◆ Document images with source code
====

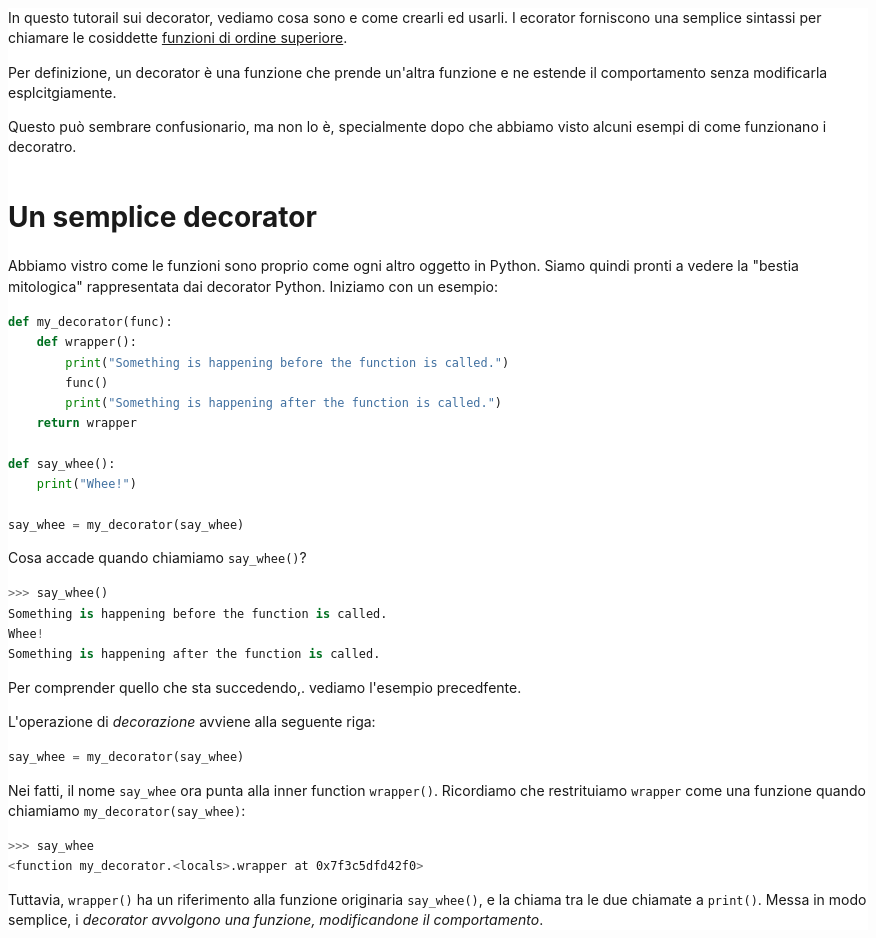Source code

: In questo tutorail sui decorator, vediamo cosa sono e come crearli ed usarli. I ecorator forniscono una semplice sintassi per chiamare le cosiddette [funzioni di ordine superiore](https://it.wikipedia.org/wiki/Funzione_di_ordine_superiore).

Per definizione, un decorator è una funzione che prende un'altra funzione e ne estende il comportamento senza modificarla esplcitgiamente.

Questo può sembrare confusionario, ma non lo è, specialmente dopo che abbiamo visto alcuni esempi di come funzionano i decoratro.

# Un semplice decorator

Abbiamo vistro come le funzioni sono proprio come ogni altro oggetto in Python. Siamo quindi pronti a vedere la "bestia mitologica" rappresentata dai decorator Python. Iniziamo con un esempio:

```py
def my_decorator(func):
    def wrapper():
        print("Something is happening before the function is called.")
        func()
        print("Something is happening after the function is called.")
    return wrapper

def say_whee():
    print("Whee!")

say_whee = my_decorator(say_whee)
```

Cosa accade quando chiamiamo `say_whee()`?

```py
>>> say_whee()
Something is happening before the function is called.
Whee!
Something is happening after the function is called.
```

Per comprender quello che sta succedendo,. vediamo l'esempio precedfente. 

L'operazione di *decorazione* avviene alla seguente riga:

```py
say_whee = my_decorator(say_whee)
```

Nei fatti, il nome `say_whee` ora punta alla inner function `wrapper()`. Ricordiamo che restrituiamo `wrapper` come una funzione quando chiamiamo `my_decorator(say_whee)`:

```sh
>>> say_whee
<function my_decorator.<locals>.wrapper at 0x7f3c5dfd42f0>
```

Tuttavia, `wrapper()` ha un riferimento alla funzione originaria `say_whee()`, e la chiama tra le due chiamate a `print()`. Messa in modo semplice, i *decorator avvolgono una funzione, modificandone il comportamento*.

====

◆ Exercise directions
Select and copy each line from the data that includes the word "funzioni".

◆ Response to the task
: In questo tutorail sui decorator, vediamo cosa sono e come crearli ed usarli. I ecorator forniscono una semplice sintassi per chiamare le cosiddette [funzioni di ordine superiore](https://it.wikipedia.org/wiki/Funzione_di_ordine_superiore).
Abbiamo vistro come le funzioni sono proprio come ogni altro oggetto in Python. Siamo quindi pronti a vedere la "bestia mitologica" rappresentata dai decorator Python. Iniziamo con un esempio:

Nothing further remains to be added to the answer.